Work instructions =>
1/ Reproduce the passage of the email scraper thread between "Please note that" and "the initial post.", inclusive.
2/ In the email scraper thread below, list every website address given in the link_var array.

Extract provided =>

---

• Hi All

    Please note that at the Chandoo.org Forums there is Zero Tolerance to Spam

    Post Spam and you Will Be Deleted as a User

    Hui...

  • When starting a new post, to receive a quicker and more targeted answer, Please include a sample file in the initial post.

Creating a universal email scraper

Status
Not open for further replies.

shahin

Active Member
I've created a scraper which is able to parse "contact us" or similar links from any given website and tracking that link it will parse the email address from that webpage (if there is any). It took me days to get the idea and to create this. Although, it is working smoothly, there are rooms for improvement to make it flawless. If you give any website-link in the "link_var" variable and run it, most probably it will fetch you the email address from that site if there is any and unless the site is javascript enabled. Btw, is there any way I can use something other than "on error resume next" in my scraper for future reference?

Code:
Sub Email_parser()
    Dim http As New XMLHTTP60, html As New HTMLDocument
    Dim post As Object, link_var As Variant, link as Variant, refined_links As String
    Dim rxp As New RegExp, email_list As Object

    link_var = Array( _
        "http://spltech.in/", _
        "http://www.unifrostindia.com/", _
        "http://advanta.in/", _
        "http://www.superrefrigerations.com/", _
        "http://www.greenplanet.in/")

---

Material provided =>
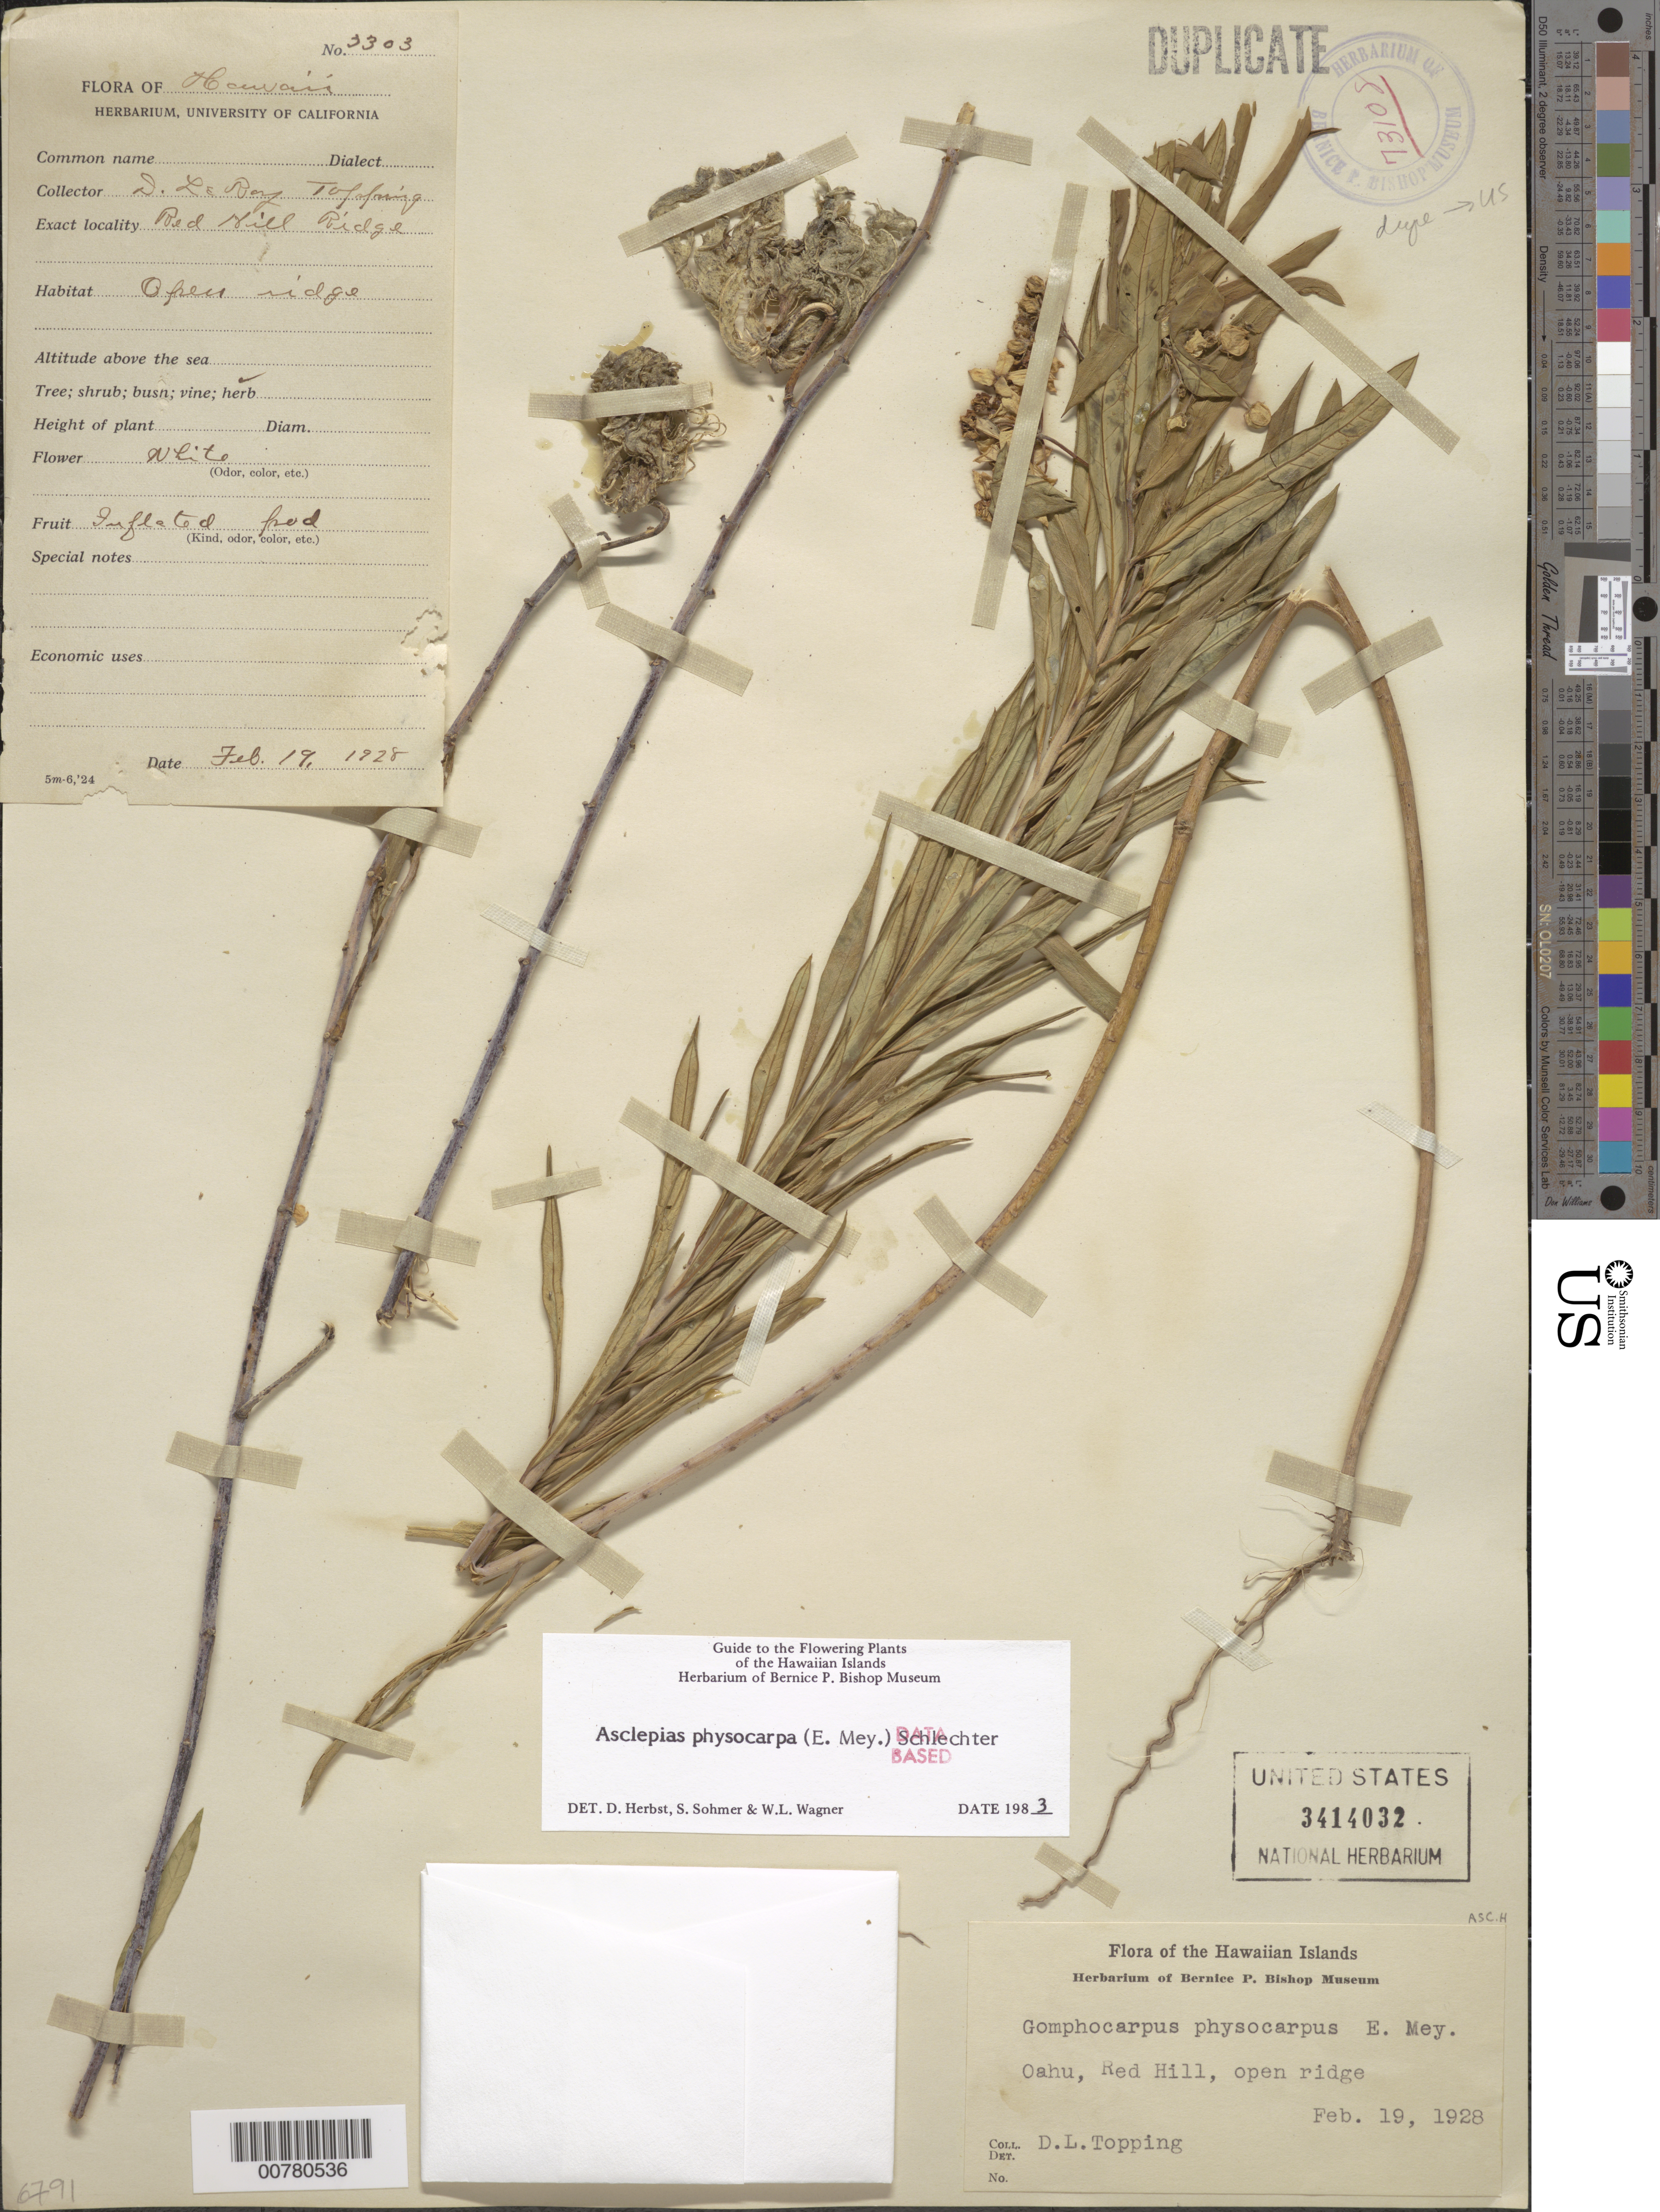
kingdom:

---

Full answers =>
1/
Please note that at the Chandoo.org Forums there is Zero Tolerance to Spam

    Post Spam and you Will Be Deleted as a User

    Hui...

  • When starting a new post, to receive a quicker and more targeted answer, Please include a sample file in the initial post.

2/
http://spltech.in/
http://www.unifrostindia.com/
http://advanta.in/
http://www.superrefrigerations.com/
http://www.greenplanet.in/